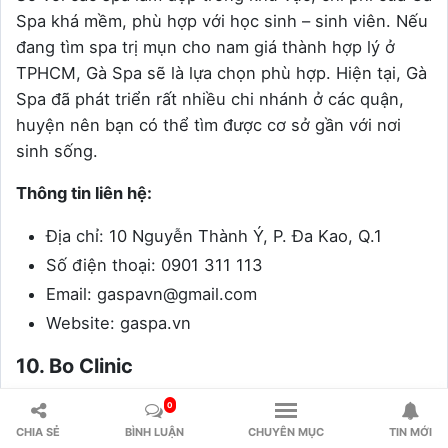
Spa khá mềm, phù hợp với học sinh – sinh viên. Nếu
đang tìm spa trị mụn cho nam giá thành hợp lý ở
TPHCM, Gà Spa sẽ là lựa chọn phù hợp. Hiện tại, Gà
Spa đã phát triển rất nhiều chi nhánh ở các quận,
huyện nên bạn có thể tìm được cơ sở gần với nơi
sinh sống.
Thông tin liên hệ:
Địa chỉ: 10 Nguyễn Thành Ý, P. Đa Kao, Q.1
Số điện thoại: 0901 311 113
Email: gaspavn@gmail.com
Website: gaspa.vn
10. Bo Clinic
Bo Clinic là
địa chỉ điều trị nám, tàn nhang uy tín ở
0
TPHCM
. Ngoài ra, Bo Clinic cũng được đánh giá cao
CHIA SẺ
BÌNH LUẬN
CHUYÊN MỤC
TIN MỚI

Task to carry out — Every line from the data above that contains "sinh" must appear in the answer.

Output —
Spa khá mềm, phù hợp với học sinh – sinh viên. Nếu
sinh sống.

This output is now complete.